Conrado Hübner

O discreto charme da magistratura

O discreto charme da magistratura

Magistrados não precisam ter vocação para a pobreza. Se respeitassem o teto, já ocupariam o 0,2% mais alto da pirâmide social brasileira

CONRADO HÜBNER
05/03/2018 - 08h00 - Atualizado 05/03/2018 12h43

A magistratura nacional sente sua dignidade ameaçada. Quando perguntados sobre o recebimento de auxílio-moradia, juízes têm reagido de forma variada. Há a ironia passivo-agressiva dos acuados: “Tenho esse ‘estranho’ hábito. Sempre que penso ter o direito a algo, vou à Justiça e peço”, disse Marcelo Bretas; “Eu acho pouco. Recebo e tenho vários imóveis, não só um”, disparou Manoel Pereira Calças, presidente do Tribunal de Justiça de São Paulo; “Tô nem aí”, esbravejou juiz de Mato Grosso, questionado sobre um contracheque de R$ 500 mil. Há a sinceridade envergonhada: “O auxílio disfarça aumento de salário que está defasado”, confessou José Nalini, ex-presidente do Tribunal de Justiça de São Paulo; “É um modo de compensar a falta de reajuste”, ensaiou Sergio Moro. Há, por fim, o juiz mosca branca, o tipo raro, que recusou o auxílio para estar em paz com sua consciência. Foi visto pela última vez em Santa Cruz do Sul.

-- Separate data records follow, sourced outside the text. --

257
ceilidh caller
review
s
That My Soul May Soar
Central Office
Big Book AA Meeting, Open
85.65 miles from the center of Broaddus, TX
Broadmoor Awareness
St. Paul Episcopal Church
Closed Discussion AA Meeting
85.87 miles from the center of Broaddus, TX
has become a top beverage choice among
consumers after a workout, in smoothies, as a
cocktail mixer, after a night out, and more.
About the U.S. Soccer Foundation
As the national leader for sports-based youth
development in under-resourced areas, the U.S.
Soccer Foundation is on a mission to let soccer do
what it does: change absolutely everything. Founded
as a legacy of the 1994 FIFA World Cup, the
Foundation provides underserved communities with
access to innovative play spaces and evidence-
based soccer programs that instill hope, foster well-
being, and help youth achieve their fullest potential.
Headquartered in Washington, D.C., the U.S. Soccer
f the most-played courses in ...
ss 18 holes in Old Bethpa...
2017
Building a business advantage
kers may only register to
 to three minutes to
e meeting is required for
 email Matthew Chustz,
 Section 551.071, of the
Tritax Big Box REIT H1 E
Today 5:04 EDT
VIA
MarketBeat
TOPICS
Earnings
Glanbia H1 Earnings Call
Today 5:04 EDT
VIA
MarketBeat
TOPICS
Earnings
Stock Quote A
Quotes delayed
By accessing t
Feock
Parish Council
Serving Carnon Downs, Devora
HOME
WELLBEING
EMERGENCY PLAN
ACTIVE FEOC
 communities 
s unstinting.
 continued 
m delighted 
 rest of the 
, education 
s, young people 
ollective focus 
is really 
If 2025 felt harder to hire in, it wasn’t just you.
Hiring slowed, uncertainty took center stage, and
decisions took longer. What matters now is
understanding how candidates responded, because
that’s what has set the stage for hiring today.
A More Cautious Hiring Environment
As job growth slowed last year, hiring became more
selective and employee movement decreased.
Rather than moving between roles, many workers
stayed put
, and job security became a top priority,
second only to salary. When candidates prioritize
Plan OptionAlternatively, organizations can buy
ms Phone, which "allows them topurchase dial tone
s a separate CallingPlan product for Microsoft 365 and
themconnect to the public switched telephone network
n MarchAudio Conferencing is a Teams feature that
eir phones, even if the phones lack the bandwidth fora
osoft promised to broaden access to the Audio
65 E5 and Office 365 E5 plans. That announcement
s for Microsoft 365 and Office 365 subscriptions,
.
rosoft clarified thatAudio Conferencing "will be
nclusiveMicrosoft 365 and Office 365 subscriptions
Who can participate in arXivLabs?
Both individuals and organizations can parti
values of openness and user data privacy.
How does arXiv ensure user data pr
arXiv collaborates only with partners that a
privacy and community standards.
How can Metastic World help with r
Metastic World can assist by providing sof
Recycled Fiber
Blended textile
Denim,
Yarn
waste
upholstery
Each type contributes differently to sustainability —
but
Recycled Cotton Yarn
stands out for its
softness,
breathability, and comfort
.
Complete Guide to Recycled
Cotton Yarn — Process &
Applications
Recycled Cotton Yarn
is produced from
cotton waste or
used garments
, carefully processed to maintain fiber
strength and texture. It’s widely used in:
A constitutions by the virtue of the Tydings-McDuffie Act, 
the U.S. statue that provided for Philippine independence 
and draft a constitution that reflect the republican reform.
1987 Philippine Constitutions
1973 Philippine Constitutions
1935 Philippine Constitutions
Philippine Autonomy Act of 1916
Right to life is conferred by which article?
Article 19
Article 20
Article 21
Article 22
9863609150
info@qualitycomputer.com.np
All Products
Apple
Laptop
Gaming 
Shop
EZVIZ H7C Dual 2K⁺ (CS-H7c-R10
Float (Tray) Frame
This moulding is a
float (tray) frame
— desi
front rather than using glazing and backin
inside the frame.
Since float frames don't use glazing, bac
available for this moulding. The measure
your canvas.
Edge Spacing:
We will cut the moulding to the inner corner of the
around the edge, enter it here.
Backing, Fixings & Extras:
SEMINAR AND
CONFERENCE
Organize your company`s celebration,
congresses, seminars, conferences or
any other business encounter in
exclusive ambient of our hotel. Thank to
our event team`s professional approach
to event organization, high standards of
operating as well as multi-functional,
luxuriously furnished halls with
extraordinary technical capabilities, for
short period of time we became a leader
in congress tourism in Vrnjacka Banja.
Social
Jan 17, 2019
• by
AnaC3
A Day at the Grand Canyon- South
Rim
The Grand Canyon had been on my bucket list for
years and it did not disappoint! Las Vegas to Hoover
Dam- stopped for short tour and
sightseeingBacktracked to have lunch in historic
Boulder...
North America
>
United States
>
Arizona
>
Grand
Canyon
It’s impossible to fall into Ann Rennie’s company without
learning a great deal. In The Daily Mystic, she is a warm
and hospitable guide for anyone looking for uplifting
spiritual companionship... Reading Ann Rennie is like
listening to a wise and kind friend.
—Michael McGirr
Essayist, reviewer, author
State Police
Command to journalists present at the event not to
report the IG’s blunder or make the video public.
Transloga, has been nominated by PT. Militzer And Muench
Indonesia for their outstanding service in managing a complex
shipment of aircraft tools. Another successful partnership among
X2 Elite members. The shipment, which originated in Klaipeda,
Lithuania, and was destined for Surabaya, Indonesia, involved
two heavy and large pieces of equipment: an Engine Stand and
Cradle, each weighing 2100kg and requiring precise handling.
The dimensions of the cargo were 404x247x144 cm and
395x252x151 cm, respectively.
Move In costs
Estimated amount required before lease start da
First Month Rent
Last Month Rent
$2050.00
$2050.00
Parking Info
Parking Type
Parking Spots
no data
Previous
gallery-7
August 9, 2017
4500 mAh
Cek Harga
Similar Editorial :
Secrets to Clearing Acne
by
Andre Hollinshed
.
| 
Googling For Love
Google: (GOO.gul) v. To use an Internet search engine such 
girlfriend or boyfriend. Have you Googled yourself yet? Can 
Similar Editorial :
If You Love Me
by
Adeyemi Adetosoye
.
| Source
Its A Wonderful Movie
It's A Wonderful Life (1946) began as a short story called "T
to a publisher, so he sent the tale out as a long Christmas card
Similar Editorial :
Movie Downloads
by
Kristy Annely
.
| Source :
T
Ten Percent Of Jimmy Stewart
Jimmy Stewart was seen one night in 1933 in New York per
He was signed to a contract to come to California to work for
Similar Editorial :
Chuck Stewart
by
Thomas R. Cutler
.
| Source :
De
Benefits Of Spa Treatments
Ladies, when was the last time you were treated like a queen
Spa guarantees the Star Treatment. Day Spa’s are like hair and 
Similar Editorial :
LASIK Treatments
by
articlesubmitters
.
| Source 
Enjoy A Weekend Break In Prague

As caricaturas atrapalham o debate. Após mais de 40 meses da decisão liminar do ministro Luiz Fux em 2014, que concedeu auxílio-moradia de R$ 4.300 a juízes de todo o Brasil, o Supremo Tribunal Federal pôs o caso em pauta. As razões que explicam por que o plenário da Corte ficou em silêncio até hoje escapam à esfera pública. Nesse longo intervalo, e com base jurídica precária, mais de R$ 1 bilhão foram gastos. Mesmo que o STF considere ilegal o pagamento, o ressarcimento aos cofres públicos é improvável.

Misturam-se na discussão três tipos de argumento: (i) o institucional, que examina qual é a política salarial adequada para um Judiciário competente e independente, ou seja, que atraia gente preparada, vocacionada e que não se renda às tentações materiais da corrupção; (ii) o moral, que determina o que é um salário justo no contexto da desigualdade brasileira, não em abstrato; e (iii) o jurídico, que olha a lei e verifica quem tem direito a qual remuneração.
Para que o benefício seja legítimo, juízes precisariam ganhar o duelo de razões em pelo menos uma das três frentes. No debate institucional, devem nos convencer de que não podem atrair candidatos capazes e incorruptíveis se não oferecerem, como fazem hoje, renda superior à dos juízes das maiores economias do mundo (como Estados Unidos, Alemanha e Inglaterra). No debate moral, devem lidar com o fato de que mais de 99% dos brasileiros têm renda menor que magistrados e mais de 90% têm renda menor que essa “ajuda de custo”. Se está defasado, está em relação a quem e a quê?

Há quem evite esses dois debates, mas ainda persista no terceiro. O auxílio seria “imoral, mas legal”. Será? No plano jurídico, o Judiciário precisa sustentar que o pagamento indiscriminado e universal do benefício corresponde a uma interpretação aceitável do Artigo 65, ii, da Lei Orgânica da Magistratura, que originalmente criou o benefício para custear a moradia daqueles juízes alocados em comarcas remotas. Deve também nos persuadir de que “disfarçar reajuste” por via torta é opção legal. Ainda, deve explicar como deixar de pé um benefício que, por ser “indenizatório”, dribla o teto constitucional e o Imposto de Renda numa mesma tacada. Um truque bem melhor que simples reajuste, portanto.

Magistrados não precisam ter vocação para a pobreza. Se respeitassem o teto, já ocupariam o 0,2% mais alto da pirâmide social brasileira. Falta-lhes, historicamente, a vocação para a conversa horizontal e contextualizada, sobretudo no espaço público. A carreira é uma escolha privada de cada juiz; a política salarial, ao contrário, deve estar sujeita ao debate democrático.

Em reação ao que chamam de “campanha difamatória e desmoralizadora”, que enfraqueceria o Judiciário na luta contra a corrupção, juízes têm anunciado greves e marchas ao stf. Para combater a corrupção, contudo, é necessário que apresentem credenciais institucionais acima de qualquer suspeita. Carreiras de Estado não podem ser sequestradas pela queda de braço corporativa, sujeita à lei do mais forte. Antes de nos sensibilizarmos com a dignidade da magistratura, seria importante avaliar a dignidade de seus argumentos.